After a week or so, he agreed with us.”
“I once convinced a girl I worked with that she could lighten her eye color with lemon juice. “Yeah, it’s just like with hair. You know, how you can put lemon juice in your hair and go out in the sun. Put lemon juice in your eyes and look at the sun and it will lighten your eye color.” She bought it. Manager caught wind of it before the fateful experiment and put a stop to it, but the moral of the story is: you might be able to convince someone to squirt lemon juice in their eyes then look directly at the sun.”
“I used to work with this guy who was… well, he was a jerk. And he didn’t know it. He thought he was cool and hilarious. He was not. He was a jerk.
One time I stole his nametag from outside his cubicle, and hid it inside one of the books in his cube. Guy came over and demanded I return his nametag. I denied everything and told him he probably lost it in his cube. When he finally found it I demanded he apologizes for accusing me.
Then at some point, someone started a joke about him being on heroin. The guy showed up with track marks and claimed he gives blood “a lot”.
So I took his nametag and made him a new one with his middle initial replaced with “H”.
Took him a couple of weeks to notice, then he came over and blamed me, and I went “Oh, you’re still accusing me of things after you lost your own nametag in your cube?”
The last thing I did when I quit that place was I stole his nametag and put it through the shredder.
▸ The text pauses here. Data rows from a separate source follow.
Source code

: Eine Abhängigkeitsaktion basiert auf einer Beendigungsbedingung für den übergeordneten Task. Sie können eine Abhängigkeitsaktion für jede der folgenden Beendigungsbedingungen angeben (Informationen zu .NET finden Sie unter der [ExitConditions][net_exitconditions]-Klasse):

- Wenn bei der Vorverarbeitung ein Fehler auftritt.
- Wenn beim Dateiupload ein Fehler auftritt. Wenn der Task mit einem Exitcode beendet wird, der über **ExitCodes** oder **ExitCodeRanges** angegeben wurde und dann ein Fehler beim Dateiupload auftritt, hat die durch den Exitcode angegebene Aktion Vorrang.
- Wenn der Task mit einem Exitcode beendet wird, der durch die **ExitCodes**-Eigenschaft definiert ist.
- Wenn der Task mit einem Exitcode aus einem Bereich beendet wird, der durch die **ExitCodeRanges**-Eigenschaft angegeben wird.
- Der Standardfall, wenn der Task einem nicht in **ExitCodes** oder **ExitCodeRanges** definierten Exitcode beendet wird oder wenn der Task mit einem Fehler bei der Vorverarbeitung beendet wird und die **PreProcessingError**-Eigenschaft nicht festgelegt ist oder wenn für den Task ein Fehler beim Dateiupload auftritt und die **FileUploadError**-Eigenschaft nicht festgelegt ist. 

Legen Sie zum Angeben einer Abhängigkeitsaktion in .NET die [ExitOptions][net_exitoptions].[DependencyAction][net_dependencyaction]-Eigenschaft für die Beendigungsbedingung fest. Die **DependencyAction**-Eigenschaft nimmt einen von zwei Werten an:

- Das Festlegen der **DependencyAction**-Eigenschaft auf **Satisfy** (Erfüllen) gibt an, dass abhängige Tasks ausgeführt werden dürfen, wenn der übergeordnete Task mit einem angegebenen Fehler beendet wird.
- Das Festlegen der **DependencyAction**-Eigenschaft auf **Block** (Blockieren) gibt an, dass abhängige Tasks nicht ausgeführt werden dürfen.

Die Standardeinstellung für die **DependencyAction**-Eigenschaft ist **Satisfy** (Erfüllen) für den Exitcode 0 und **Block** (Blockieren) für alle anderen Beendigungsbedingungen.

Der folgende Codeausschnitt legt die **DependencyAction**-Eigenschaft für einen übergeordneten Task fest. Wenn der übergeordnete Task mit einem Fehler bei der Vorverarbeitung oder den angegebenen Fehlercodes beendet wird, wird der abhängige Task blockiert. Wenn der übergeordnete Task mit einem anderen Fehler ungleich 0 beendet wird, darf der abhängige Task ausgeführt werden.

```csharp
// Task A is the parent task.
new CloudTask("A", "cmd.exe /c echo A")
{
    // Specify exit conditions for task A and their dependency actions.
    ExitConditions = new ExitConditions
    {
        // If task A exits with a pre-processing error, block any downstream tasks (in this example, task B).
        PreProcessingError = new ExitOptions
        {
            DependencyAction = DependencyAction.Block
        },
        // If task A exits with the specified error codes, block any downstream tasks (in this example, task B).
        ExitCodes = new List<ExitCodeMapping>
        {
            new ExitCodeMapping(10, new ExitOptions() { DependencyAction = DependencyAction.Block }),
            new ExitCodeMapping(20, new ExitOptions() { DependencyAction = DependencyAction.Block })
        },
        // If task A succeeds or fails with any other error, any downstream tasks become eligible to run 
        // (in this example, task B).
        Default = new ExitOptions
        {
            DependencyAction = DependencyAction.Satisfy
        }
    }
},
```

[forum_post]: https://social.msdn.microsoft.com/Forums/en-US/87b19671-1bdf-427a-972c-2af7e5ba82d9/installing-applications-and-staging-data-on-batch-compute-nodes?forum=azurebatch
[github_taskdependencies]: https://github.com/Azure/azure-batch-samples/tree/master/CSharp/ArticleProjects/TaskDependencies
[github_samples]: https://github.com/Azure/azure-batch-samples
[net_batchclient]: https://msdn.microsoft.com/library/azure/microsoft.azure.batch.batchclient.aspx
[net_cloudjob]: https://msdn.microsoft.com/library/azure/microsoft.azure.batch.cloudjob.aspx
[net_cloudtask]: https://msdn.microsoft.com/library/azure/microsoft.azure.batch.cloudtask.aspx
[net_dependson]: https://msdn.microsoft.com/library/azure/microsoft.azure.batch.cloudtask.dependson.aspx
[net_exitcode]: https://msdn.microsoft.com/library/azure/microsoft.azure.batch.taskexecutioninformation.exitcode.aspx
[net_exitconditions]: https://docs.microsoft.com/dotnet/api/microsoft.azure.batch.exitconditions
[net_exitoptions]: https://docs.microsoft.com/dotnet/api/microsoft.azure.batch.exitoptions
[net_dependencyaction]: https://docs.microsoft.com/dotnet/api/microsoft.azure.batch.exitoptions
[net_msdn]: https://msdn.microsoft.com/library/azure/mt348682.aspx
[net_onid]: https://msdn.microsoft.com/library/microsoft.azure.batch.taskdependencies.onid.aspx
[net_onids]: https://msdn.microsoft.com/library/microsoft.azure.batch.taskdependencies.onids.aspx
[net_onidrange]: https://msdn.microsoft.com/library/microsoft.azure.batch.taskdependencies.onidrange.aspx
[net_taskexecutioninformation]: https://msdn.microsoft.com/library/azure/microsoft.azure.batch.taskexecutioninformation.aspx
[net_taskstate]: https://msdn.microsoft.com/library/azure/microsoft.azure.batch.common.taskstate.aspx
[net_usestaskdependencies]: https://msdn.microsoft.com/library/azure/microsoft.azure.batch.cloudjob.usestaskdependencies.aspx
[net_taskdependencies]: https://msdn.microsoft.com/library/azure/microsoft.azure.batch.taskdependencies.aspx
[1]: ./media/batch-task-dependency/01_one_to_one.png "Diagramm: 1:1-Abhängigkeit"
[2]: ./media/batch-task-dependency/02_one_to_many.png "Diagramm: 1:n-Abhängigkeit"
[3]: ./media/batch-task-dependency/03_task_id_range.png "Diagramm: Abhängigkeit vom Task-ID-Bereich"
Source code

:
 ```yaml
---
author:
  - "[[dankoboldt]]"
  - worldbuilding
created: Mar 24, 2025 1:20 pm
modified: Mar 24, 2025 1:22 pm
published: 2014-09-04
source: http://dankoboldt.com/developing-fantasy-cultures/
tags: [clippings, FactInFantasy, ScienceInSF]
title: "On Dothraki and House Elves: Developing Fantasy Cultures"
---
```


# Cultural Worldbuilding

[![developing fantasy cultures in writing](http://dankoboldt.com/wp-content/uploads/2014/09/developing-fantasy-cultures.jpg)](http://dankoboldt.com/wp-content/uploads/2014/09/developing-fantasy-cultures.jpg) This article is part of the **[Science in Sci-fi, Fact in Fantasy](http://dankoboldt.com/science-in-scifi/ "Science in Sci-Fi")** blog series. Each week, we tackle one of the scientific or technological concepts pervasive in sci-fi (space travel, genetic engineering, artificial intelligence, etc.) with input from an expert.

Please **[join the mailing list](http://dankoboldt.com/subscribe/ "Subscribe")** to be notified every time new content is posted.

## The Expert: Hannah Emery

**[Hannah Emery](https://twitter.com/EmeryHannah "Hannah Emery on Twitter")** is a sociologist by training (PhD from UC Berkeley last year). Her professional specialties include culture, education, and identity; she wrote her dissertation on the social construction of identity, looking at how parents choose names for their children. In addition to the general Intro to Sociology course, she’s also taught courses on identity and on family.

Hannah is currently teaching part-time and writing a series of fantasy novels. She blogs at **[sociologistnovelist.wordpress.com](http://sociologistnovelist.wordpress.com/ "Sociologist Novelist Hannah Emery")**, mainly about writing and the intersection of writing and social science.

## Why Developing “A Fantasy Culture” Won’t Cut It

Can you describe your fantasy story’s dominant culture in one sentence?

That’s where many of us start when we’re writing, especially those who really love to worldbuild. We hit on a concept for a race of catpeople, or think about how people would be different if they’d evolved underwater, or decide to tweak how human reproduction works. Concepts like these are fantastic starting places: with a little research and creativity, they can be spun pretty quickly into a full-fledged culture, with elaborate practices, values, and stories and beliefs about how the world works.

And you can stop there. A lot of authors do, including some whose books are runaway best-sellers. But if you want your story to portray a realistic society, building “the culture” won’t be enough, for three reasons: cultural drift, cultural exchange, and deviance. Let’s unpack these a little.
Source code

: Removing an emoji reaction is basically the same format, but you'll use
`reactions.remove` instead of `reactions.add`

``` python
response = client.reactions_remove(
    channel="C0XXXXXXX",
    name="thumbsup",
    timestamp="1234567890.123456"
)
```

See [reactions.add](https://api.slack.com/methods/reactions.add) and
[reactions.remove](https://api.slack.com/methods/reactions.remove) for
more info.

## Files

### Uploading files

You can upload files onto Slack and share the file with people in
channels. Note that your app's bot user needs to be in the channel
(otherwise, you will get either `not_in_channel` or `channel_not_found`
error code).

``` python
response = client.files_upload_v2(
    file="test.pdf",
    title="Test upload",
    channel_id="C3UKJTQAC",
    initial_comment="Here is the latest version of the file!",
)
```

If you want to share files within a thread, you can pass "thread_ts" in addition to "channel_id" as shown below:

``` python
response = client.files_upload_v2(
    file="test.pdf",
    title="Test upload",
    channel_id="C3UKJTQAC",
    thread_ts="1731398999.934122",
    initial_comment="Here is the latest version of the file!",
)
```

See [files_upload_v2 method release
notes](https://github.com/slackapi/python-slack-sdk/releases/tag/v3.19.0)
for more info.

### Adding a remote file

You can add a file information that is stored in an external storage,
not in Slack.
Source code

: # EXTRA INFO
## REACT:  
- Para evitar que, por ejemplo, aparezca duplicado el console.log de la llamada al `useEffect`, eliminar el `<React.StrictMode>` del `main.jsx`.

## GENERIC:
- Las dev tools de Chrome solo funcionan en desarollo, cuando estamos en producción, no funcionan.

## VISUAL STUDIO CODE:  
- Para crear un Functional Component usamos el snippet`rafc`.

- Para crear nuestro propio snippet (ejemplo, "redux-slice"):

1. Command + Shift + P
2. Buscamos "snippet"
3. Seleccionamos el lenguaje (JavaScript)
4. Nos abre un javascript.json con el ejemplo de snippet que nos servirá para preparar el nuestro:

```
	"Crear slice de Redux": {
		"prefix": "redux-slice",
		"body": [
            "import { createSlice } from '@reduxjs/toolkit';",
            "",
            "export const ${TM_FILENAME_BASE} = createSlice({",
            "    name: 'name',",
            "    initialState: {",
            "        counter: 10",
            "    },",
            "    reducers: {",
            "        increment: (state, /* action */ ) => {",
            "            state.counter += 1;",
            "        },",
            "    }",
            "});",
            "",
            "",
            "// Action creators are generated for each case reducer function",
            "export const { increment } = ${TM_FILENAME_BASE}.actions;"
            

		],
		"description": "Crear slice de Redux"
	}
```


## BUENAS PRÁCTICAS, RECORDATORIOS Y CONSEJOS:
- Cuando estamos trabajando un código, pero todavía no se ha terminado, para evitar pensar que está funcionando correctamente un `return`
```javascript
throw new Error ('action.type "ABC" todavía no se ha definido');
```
Then I got on the internet and talked to friends I’ve made all over the world.
Then I mailed them each a piece of his nametag, and had them all mail them back to him. Once piece at a time, from like 20 different countries.
Naturally I couldn’t see his response, but I had friends who still worked there and reported back that the guy would kind of go temporarily insane whenever a new piece arrived.”
“Haven’t done it yet, but I bought a remote controlled fart machine (remote works from up to 70 feet away). I plan to glue it under the boardroom table, wait till there are a bunch of people in there, and then let it rip. Just once per meeting. Our boardroom has glass walls so it will be tough not to look in the room to see their reactions but I’m pretty sure it will be hilarious.”
“Here’s what you do: You’ve got to have those plastic coffee cups and little plastic stirring sticks. Before you pour in the coffee, use a lighter to heat up the end part of the little stirrer and stick it to the bottom of the inside of the cup so they melt together. Then you just pour in the coffee and give it to your victim. If they try to pull the stirrer out they’ll tear a hole in the bottom of the cup so all the coffee spills out of the bottom.”
“I once worked in a 24-hour call center at night, there was maybe 12 employees total and we seemed to get along alright. Then it started happening, food started missing, I’d order a pizza and eat half of it and save the remainder for the next day’s meal, only to find it gone. Apparently, I wasn’t the only one targeted because signs got posted on the door of the fridge with threats of harm if it happens again. A few days later it occurred to me an easy way to expose the culprit, I stuffed half a calzone with a 5x dose of laxative. Timmy called in sick the following day with a supposed stomach virus.”
“I’ve pulled some pretty funny office pranks, but my favorite was the time I convinced coworkers that a new temp was an undercover federal agent investigating fraud. The guy drove a really expensive car that cost about double what his annual salary would have been so that made it seem more believable somehow.”